> **What to produce**:
List every numerical quantity that the article on the Robbins Island wind farm states, each with the thing it measures.

Renewables company ACEN Australia is seeking to build a wind farm with up to 122 turbines on Robbins Island, off the state's north-west coast.

The proposal has already been given the go-ahead by Tasmania's Environment Protection Authority and has also received the green light from the local council.

But the project still needs approval from the federal Environment Department, which has requested ACEN provide "an offset strategy and offset management plan to compensate for the loss of up to 366.2 hectares of Tasmanian devil habitat".

The department's Head of Environment Approvals Division Bruce Edwards told a Senate estimates hearing they had not received adequate information from the proponent "in relation to the impacts of the devils or how they might offset those".

"We're asking how offsets would work and what a strategy would look like," he said.

"The proponent actually needs to explain to us why something would be manageable and acceptable under national environmental law.

"Then we will asses whether that claim stacks up."

The federal Environment Department says evidence indicates the Robbins Island Tasmanian devil population is free from devil facial tumour disease. (Supplied: David Stowe)

The department notes "suitable offsets must deliver an overall conservation outcome that improves or maintains the viability of the protected matter as compared to what is likely to have occurred under the status quo, that is if neither the action nor the offset had taken place".

This is the latest hurdle for the 900-megawatt wind farm, which was given approval by the state on the condition the turbines would be non-operational for five months of the year to protect critically endangered orange-bellied parrots.

ACEN said the "confusing" operating condition would effectively kill the project, and an appeal against it is currently playing out in the Tasmanian Civil and Administrative Tribunal.

Proponent not fazed by request

Tasmanian Greens Senator Peter Whish-Wilson, who raised questions about the project during senate estimates, said he believed the $1.6-billion project should be stopped.

> **Data for review**:
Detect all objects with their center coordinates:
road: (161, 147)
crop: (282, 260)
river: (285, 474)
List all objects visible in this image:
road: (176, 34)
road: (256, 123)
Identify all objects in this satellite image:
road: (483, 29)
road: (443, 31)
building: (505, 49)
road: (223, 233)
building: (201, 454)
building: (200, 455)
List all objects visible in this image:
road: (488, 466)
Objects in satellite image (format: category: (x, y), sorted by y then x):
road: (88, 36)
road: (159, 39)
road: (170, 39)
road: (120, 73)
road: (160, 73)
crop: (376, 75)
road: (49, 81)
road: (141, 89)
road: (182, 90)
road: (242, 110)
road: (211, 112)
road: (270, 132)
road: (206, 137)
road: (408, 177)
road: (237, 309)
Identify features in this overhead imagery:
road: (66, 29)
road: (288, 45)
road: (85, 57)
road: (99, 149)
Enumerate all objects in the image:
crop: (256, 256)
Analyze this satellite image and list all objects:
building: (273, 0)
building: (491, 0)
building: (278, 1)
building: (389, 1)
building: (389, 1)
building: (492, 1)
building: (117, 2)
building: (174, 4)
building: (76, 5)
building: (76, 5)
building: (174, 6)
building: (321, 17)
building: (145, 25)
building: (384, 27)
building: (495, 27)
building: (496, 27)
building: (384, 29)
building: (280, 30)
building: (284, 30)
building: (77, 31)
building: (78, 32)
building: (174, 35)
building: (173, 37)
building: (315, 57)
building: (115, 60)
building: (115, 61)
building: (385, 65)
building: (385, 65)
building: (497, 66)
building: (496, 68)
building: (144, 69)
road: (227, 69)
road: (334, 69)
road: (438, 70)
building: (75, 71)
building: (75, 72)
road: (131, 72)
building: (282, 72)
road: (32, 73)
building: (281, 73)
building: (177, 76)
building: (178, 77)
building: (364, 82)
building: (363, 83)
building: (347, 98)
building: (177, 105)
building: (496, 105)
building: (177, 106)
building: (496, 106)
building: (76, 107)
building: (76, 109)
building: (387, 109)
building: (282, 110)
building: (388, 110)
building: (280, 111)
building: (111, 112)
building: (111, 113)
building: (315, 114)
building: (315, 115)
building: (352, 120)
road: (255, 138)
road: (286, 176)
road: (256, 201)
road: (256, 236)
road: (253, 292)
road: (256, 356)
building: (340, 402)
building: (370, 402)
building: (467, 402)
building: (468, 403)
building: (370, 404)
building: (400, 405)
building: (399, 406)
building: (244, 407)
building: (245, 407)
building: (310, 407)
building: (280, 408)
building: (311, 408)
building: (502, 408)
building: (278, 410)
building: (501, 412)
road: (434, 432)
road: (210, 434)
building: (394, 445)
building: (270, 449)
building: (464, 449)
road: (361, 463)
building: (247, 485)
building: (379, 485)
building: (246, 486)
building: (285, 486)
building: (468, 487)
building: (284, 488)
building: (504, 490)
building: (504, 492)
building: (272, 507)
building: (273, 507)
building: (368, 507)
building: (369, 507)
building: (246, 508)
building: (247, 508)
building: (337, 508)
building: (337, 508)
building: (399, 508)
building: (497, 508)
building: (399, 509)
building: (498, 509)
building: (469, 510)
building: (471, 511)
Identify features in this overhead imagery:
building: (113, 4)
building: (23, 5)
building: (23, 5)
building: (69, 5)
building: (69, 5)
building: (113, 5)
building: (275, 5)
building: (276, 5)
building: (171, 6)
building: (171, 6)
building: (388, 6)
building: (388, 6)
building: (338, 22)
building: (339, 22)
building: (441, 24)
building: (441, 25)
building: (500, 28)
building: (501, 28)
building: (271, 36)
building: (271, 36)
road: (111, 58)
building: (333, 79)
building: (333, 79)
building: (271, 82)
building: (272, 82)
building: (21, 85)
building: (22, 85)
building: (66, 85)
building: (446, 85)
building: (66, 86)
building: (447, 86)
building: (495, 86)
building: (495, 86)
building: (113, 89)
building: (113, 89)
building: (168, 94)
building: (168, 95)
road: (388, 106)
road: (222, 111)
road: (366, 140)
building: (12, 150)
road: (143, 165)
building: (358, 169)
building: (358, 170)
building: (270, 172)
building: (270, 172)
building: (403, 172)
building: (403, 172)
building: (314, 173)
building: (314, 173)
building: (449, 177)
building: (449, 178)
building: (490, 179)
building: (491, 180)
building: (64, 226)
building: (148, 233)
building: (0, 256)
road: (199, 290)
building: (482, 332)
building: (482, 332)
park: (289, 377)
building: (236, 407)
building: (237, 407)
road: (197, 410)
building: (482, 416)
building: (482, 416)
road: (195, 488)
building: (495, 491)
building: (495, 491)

> **Exercise solution**:
- Up to 122: the number of turbines in the proposed wind farm
- Up to 366.2 hectares: the Tasmanian devil habitat that could be lost
- 900 megawatts: the size of the wind farm
- Five months of the year: the period the state's condition requires the turbines to be non-operational
- $1.6 billion: the cost of the project